File: 1746458222387.jpg (53.77 KB, 800x800, 1723532711020.jpg)

>>22190
Thanks.

>>22206
I do not want to invalidate the whole field of psychiatric knowledge outright though I do feel that it is somewhat justified to dismiss it and I am positive that popular psychology has been a massive mistake for the human race - like if psychiatry might be somewhat wrong, psychology is super wrong.
I am pretty humble about it though. I just do not think humanity has solutions to its own problem.

Nah, my take on it is that love is like that because it smells and it's sticky, so, it makes sense to me that way :3
As for the supposed aversion, well, love isn't particularly comfy, it's that uncool feeling which makes you have silly thoughts and do silly things, it's not even that elevating, it very well could be the opposite.
Sorry, IDK what to comment on your points about love. You talk about importance of another person but to me, it's mostly a "me-problem". I think I was a maker and a breaker of all my "relationships" if one could call them that.

>>22207
Check your PMs :3

>>22224
I play Dungeon Crawl Stone Soup and bcrawl. It's fun but I didn't have a win in a long time.

>>22241
Enamel can be surprisingly resilient, like you can go without any teeth problems for literal years if you have okay diet etc but ultimately the "proper" way is brush+floss every day at least, that way you minimize the risks. Do I do that this regularly? Not really w

 No.22250

>>22245
>I just do not think humanity has solutions to its own problem.
I don't think humanity knows what the problem is, or if we do, I think we are too prone to indirection and single-cause thinking, that's why we have religion, state, money, and anime ;-)

 No.22253

File: 1746516763510.jpg (50.17 KB, 736x735, Madoo.jpg)

I got told that a girl I'd fallen really hard for and went on dates with doesn't actually want anything with another girl and told me to fuck off.

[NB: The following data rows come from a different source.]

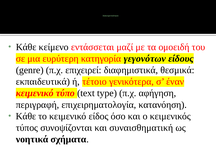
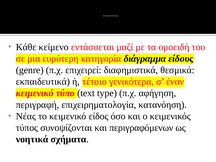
γεγονότων: γεγονότων -> διάγραμμα
Κάθε: Κάθε -> Νέας
συναισθηματική: συναισθηματική -> περιγραφόμενων
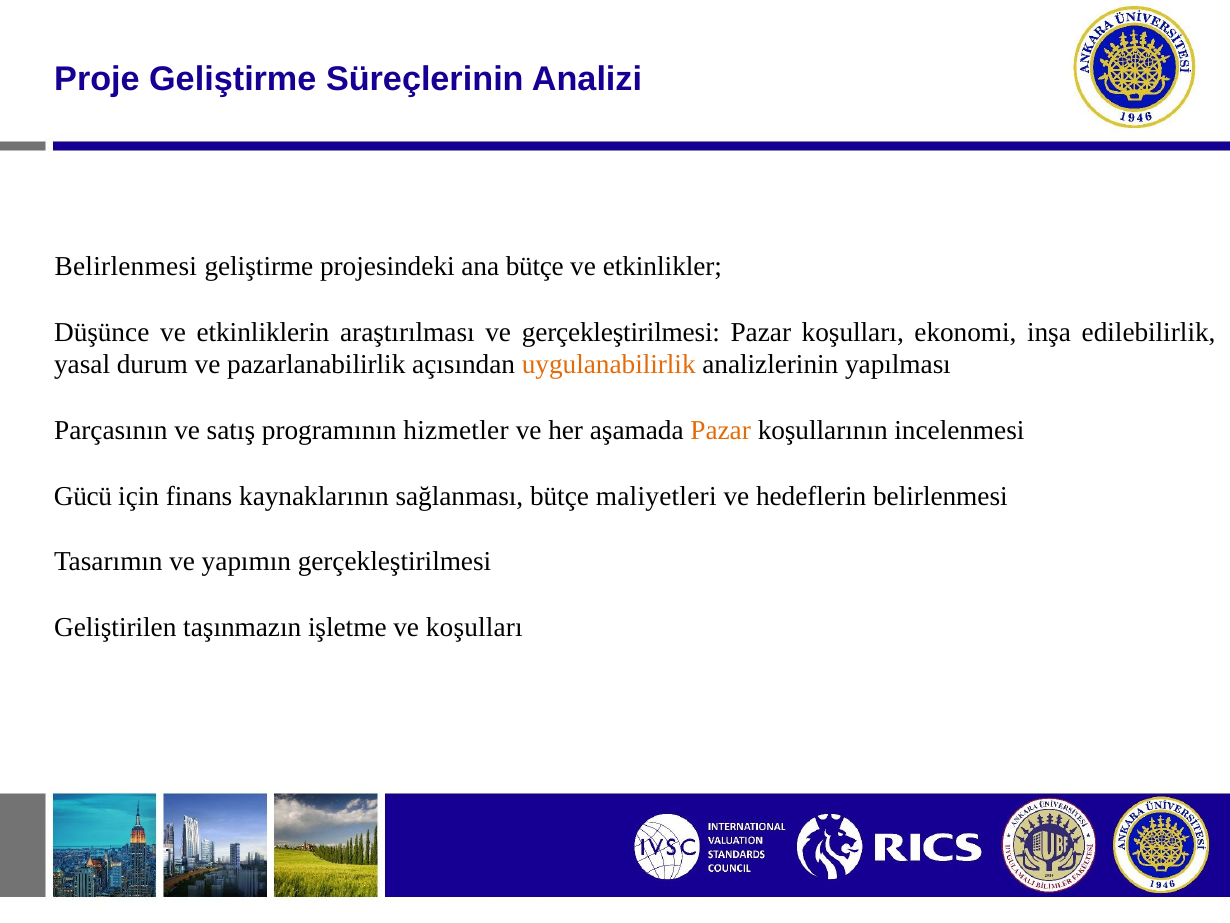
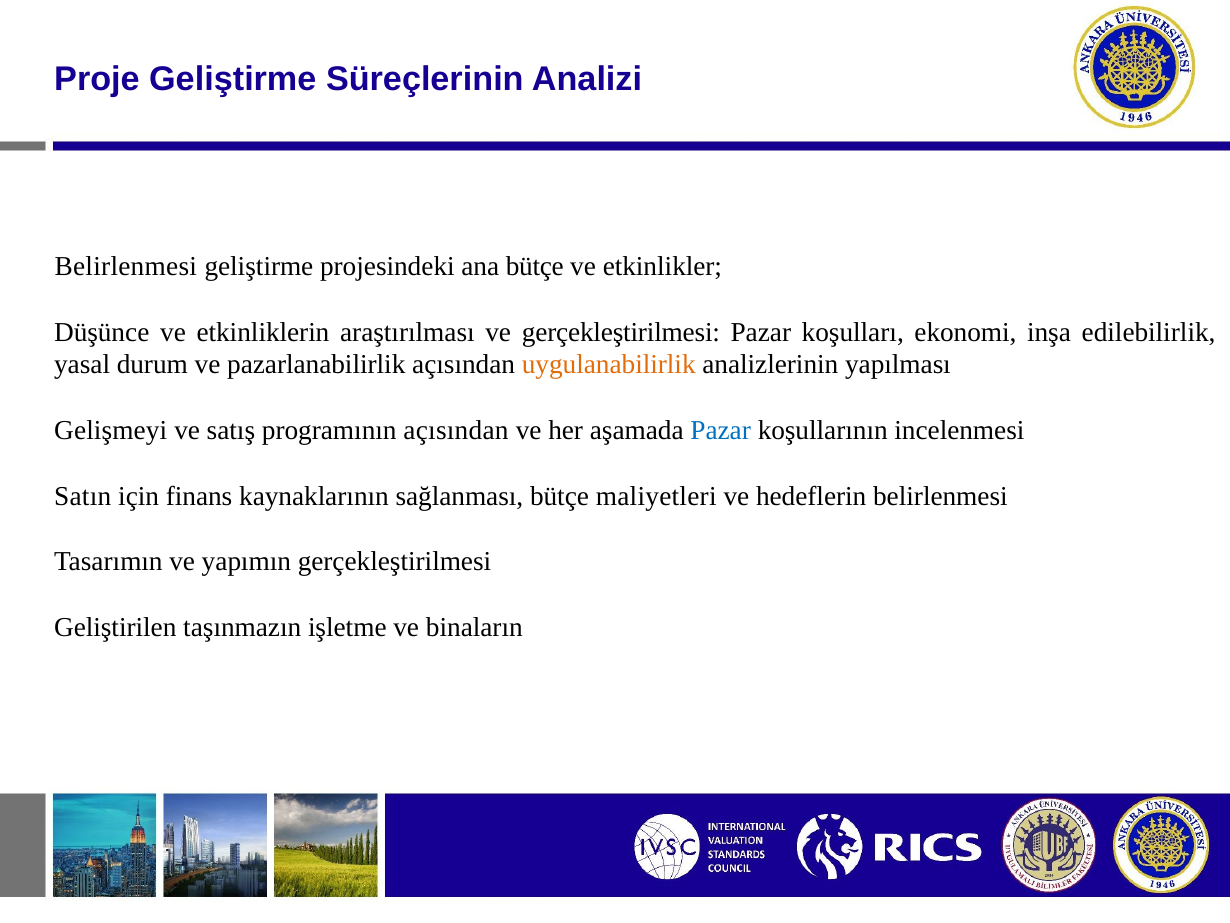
Parçasının: Parçasının -> Gelişmeyi
programının hizmetler: hizmetler -> açısından
Pazar at (721, 430) colour: orange -> blue
Gücü: Gücü -> Satın
ve koşulları: koşulları -> binaların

Other than that I'm fine, spent most of today cleaning and working on my project car.

 No.22256

>>22253
I'm sorry to hear that sushi. The way this is written makes me a little confused as to whether the girl you were into told you herself or if it was someone else. Since you were going on dates and she suddenly became rude I imagine that it would be an outside factor that caused this rather than you. Though regardless of the cause, the situation sucks. I hope you will find someone good for you one day. I had a similar situation once where a long time friend suddenly told me they no longer wanted me to speak to them.

 No.22257

>>2256

She told me that herself, we kissed and a bunch of other things for her randomly to tell me she wasn't actually interested in me yesterday, it hurt a lot. I'm mute so not a lot of people like me.

 No.22262

>>22253
Homosexuals shouldn't force themselves on other people. They should accept that their sinful behavior while openly legal and tolerated by society doesn't mean they can proposition anyone and expect it not to be upsetting. At the same time, this woman should not have been so harsh and rude in her response to you. It could also be that you are miscommunicating some things or that she misled you. Today people are encouraged to experiment and this means using others as play things which is what she may have been doing.

>>22257
>I'm mute so not a lot of people like me.
I mean this is just uncalled for. I can't see why that should ever be a problem. People who are not into someone because they are mute or whatever are vile sinful people.

 No.22263

>>22262
are you playing a character?

 No.22264

>>22263
We are all playing a character. Sometimes we play more than one. Why? But if you ask if I'm being sincere in what I say. I think I'm like 90% sincere and 10% doubt. I'm feeling ill right now.

 No.22269

File: 1746584201932.jpg (41.85 KB, 500x375, 21467832423421.jpg)

The days, months, and years are going by way too fast. Things that used to bring me satisfaction don't anymore, and I'm going to be isolated from who I was and who I was is going to be a distant memory. Like all joy and identity I held are being suffocated from life.

 No.22270

>>22269
I sympathize. It feels like even the small things that would come around now and again are drying up. I am trying to focus myself, and recognize when I am actually enjoying something, or relaxed. It has helped me at least a little when there's so little to look forward to.